■ **WORK REQUEST**: In the lines below, change "Sanierung" to "Renovierung" wherever it appears, and reproduce everything else unchanged. Leave the pictures out of your answer.

■ **Extracted data entries**:
=== Begin Enclosure ===

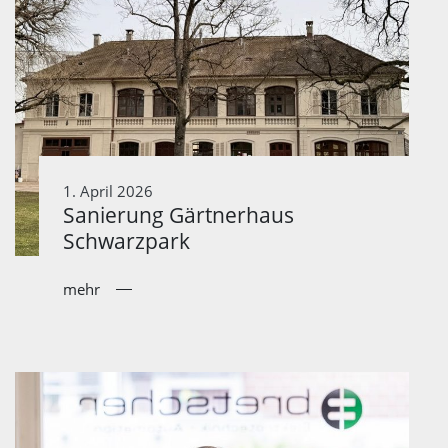
1. April 2026
Sanierung Gärtnerhaus
Schwarzpark
mehr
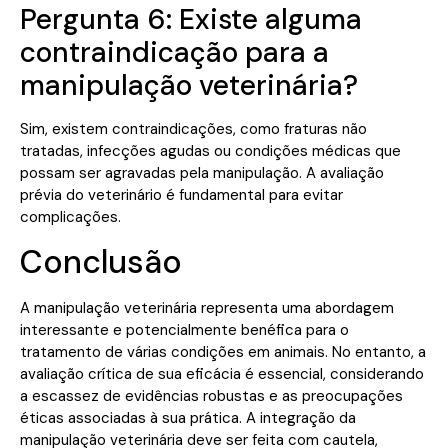
Pergunta 6: Existe alguma
contraindicação para a
manipulação veterinária?
Sim, existem contraindicações, como fraturas não
tratadas, infecções agudas ou condições médicas que
possam ser agravadas pela manipulação. A avaliação
prévia do veterinário é fundamental para evitar
complicações.
Conclusão
A manipulação veterinária representa uma abordagem
interessante e potencialmente benéfica para o
tratamento de várias condições em animais. No entanto, a
avaliação crítica de sua eficácia é essencial, considerando
a escassez de evidências robustas e as preocupações
éticas associadas à sua prática. A integração da
manipulação veterinária deve ser feita com cautela,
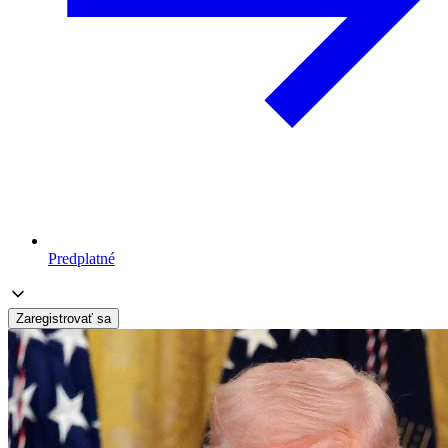
Predplatné
Zaregistrovať sa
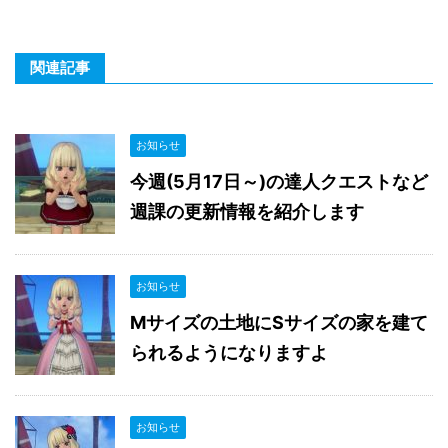
関連記事
お知らせ
今週(5月17日～)の達人クエストなど
週課の更新情報を紹介します
お知らせ
Mサイズの土地にSサイズの家を建て
られるようになりますよ
お知らせ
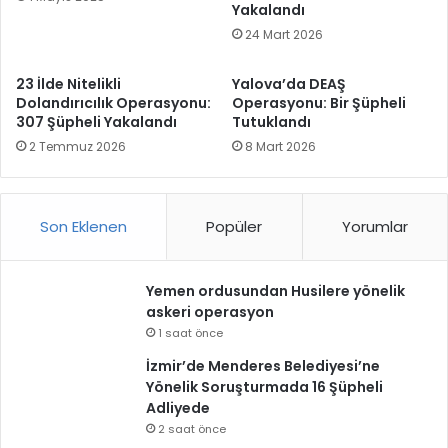
Yakalandı
24 Mart 2026
23 İlde Nitelikli
Yalova’da DEAŞ
Dolandırıcılık Operasyonu:
Operasyonu: Bir Şüpheli
307 Şüpheli Yakalandı
Tutuklandı
2 Temmuz 2026
8 Mart 2026
Son Eklenen
Popüler
Yorumlar
Yemen ordusundan Husilere yönelik
askeri operasyon
1 saat önce
İzmir’de Menderes Belediyesi’ne
Yönelik Soruşturmada 16 Şüpheli
Adliyede
2 saat önce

=== End Enclosure ===

■ **PROBLEM SOLUTION**:
1. April 2026
Renovierung Gärtnerhaus
Schwarzpark
mehr
Pergunta 6: Existe alguma
contraindicação para a
manipulação veterinária?
Sim, existem contraindicações, como fraturas não
tratadas, infecções agudas ou condições médicas que
possam ser agravadas pela manipulação. A avaliação
prévia do veterinário é fundamental para evitar
complicações.
Conclusão
A manipulação veterinária representa uma abordagem
interessante e potencialmente benéfica para o
tratamento de várias condições em animais. No entanto, a
avaliação crítica de sua eficácia é essencial, considerando
a escassez de evidências robustas e as preocupações
éticas associadas à sua prática. A integração da
manipulação veterinária deve ser feita com cautela,
Predplatné
Zaregistrovať sa
関連記事
お知らせ
今週(5月17日～)の達人クエストなど
週課の更新情報を紹介します
お知らせ
Mサイズの土地にSサイズの家を建て
られるようになりますよ
お知らせ
Yakalandı
24 Mart 2026
23 İlde Nitelikli
Yalova’da DEAŞ
Dolandırıcılık Operasyonu:
Operasyonu: Bir Şüpheli
307 Şüpheli Yakalandı
Tutuklandı
2 Temmuz 2026
8 Mart 2026
Son Eklenen
Popüler
Yorumlar
Yemen ordusundan Husilere yönelik
askeri operasyon
1 saat önce
İzmir’de Menderes Belediyesi’ne
Yönelik Soruşturmada 16 Şüpheli
Adliyede
2 saat önce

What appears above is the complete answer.